TASK ITEM
Format the text read from every one of the records below as a numbered list with one line per item, skipping any blank lines. Leave the pictures out of your answer.

PROVIDED DATA
────────────────

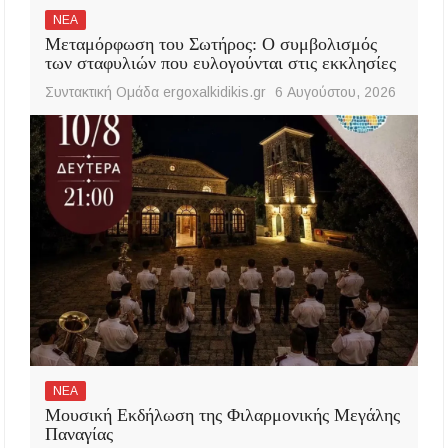
ΝΕΑ
Μεταμόρφωση του Σωτήρος: Ο συμβολισμός
των σταφυλιών που ευλογούνται στις εκκλησίες
Συντακτική Ομάδα ergoxalkidikis.gr
6 Αυγούστου, 2026
ΝΕΑ
Μουσική Εκδήλωση της Φιλαρμονικής Μεγάλης
Παναγίας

────────────────

SOLUTION FOR THIS PROBLEM
1. ΝΕΑ
2. Μεταμόρφωση του Σωτήρος: Ο συμβολισμός
3. των σταφυλιών που ευλογούνται στις εκκλησίες
4. Συντακτική Ομάδα ergoxalkidikis.gr
5. 6 Αυγούστου, 2026
6. ΝΕΑ
7. Μουσική Εκδήλωση της Φιλαρμονικής Μεγάλης
8. Παναγίας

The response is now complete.